(EXERCISE BRIEF): From the entries below, copy every line where the string "review" appears.

(Stored data entries)
■ ■ ■ ■ ■
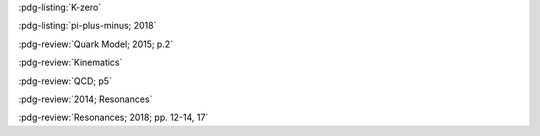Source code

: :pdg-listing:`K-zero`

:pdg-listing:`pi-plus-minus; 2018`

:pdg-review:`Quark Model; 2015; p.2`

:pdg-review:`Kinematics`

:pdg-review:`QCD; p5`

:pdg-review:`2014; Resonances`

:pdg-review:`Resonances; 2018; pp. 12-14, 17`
■ ■ ■ ■ ■
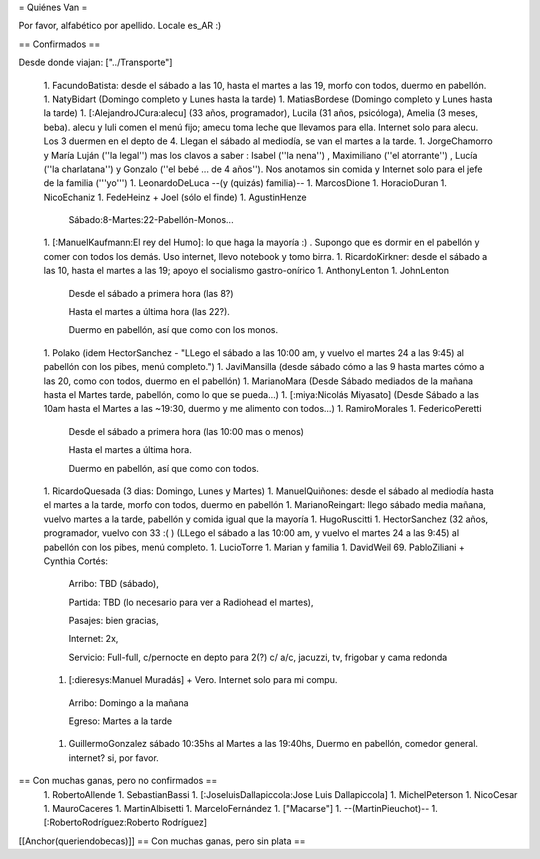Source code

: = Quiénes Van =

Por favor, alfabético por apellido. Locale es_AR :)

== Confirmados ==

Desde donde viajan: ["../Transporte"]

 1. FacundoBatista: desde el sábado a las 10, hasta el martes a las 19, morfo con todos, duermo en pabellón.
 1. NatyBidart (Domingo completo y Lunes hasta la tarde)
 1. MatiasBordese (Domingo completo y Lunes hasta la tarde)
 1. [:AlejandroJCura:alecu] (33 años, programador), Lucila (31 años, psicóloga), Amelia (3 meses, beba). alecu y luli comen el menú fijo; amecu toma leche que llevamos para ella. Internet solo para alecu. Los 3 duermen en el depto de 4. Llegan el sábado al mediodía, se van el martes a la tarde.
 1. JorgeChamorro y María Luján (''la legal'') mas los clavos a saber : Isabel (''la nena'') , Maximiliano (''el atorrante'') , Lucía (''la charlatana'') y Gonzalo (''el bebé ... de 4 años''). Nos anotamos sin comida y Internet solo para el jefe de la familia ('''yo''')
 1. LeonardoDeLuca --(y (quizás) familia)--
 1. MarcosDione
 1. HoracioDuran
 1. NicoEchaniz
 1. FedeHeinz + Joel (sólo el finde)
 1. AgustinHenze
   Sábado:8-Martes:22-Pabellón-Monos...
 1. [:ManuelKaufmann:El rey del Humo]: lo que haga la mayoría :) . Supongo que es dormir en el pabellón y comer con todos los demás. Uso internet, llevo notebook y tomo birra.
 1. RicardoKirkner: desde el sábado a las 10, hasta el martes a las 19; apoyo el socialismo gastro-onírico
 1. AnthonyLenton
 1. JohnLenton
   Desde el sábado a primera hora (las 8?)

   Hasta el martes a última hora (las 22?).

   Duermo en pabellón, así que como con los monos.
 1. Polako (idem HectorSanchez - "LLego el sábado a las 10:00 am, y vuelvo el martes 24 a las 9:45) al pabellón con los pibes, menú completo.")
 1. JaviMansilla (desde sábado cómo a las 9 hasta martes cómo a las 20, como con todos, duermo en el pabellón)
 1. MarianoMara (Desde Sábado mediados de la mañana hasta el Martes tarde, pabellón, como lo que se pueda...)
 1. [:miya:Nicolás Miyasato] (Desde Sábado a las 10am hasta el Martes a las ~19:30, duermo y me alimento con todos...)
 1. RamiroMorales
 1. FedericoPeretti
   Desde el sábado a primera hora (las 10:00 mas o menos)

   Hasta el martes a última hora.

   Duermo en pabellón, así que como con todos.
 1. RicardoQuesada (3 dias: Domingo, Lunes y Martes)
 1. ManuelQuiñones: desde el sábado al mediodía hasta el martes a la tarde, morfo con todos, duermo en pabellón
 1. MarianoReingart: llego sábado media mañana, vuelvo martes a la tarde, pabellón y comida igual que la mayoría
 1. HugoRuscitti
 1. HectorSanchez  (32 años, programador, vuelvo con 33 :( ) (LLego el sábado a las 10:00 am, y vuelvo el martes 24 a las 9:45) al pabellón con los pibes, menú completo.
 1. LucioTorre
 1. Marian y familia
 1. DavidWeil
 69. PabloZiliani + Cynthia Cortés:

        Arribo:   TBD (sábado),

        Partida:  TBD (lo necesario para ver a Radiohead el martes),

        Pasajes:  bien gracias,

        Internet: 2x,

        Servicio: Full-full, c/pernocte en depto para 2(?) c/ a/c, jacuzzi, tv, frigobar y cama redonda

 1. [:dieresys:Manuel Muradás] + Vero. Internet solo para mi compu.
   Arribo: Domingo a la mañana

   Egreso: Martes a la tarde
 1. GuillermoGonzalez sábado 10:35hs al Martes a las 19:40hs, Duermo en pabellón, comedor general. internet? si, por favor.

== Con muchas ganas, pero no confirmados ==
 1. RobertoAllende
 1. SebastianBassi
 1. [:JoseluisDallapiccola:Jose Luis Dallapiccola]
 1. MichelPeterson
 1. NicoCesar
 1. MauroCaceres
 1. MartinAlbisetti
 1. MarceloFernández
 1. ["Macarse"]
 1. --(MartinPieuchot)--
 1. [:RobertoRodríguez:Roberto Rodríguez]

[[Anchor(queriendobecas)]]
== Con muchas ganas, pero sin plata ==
■ ■ ■ ■ ■
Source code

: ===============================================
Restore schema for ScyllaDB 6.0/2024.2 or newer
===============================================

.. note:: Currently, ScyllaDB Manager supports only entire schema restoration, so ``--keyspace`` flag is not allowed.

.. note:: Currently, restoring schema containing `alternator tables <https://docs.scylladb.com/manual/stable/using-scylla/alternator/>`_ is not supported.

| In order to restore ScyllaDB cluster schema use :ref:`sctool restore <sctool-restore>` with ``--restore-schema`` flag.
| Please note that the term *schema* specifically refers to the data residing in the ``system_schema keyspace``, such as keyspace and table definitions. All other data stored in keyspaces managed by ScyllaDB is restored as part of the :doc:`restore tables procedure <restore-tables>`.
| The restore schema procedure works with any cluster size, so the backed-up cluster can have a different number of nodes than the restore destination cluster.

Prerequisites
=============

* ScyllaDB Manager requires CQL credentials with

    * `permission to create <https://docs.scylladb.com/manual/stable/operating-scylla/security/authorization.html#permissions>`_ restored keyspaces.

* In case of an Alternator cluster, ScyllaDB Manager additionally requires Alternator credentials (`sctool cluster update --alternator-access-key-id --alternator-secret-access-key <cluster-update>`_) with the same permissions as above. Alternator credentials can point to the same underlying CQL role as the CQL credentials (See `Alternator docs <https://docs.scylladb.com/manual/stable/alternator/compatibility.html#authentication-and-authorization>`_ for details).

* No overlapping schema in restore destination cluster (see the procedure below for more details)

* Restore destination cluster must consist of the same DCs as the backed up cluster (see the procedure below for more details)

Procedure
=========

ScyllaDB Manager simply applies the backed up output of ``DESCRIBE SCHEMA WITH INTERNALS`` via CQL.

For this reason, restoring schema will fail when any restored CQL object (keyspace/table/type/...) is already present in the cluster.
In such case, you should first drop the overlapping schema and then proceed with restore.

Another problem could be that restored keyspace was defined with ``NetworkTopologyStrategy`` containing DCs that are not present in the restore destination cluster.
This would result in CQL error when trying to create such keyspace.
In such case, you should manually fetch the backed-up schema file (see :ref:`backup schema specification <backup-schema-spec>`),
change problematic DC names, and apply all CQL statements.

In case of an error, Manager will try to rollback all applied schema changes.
■ ■ ■ ■ ■
(SOLVED PROBLEM):
:pdg-review:`Quark Model; 2015; p.2`
:pdg-review:`Kinematics`
:pdg-review:`QCD; p5`
:pdg-review:`2014; Resonances`
:pdg-review:`Resonances; 2018; pp. 12-14, 17`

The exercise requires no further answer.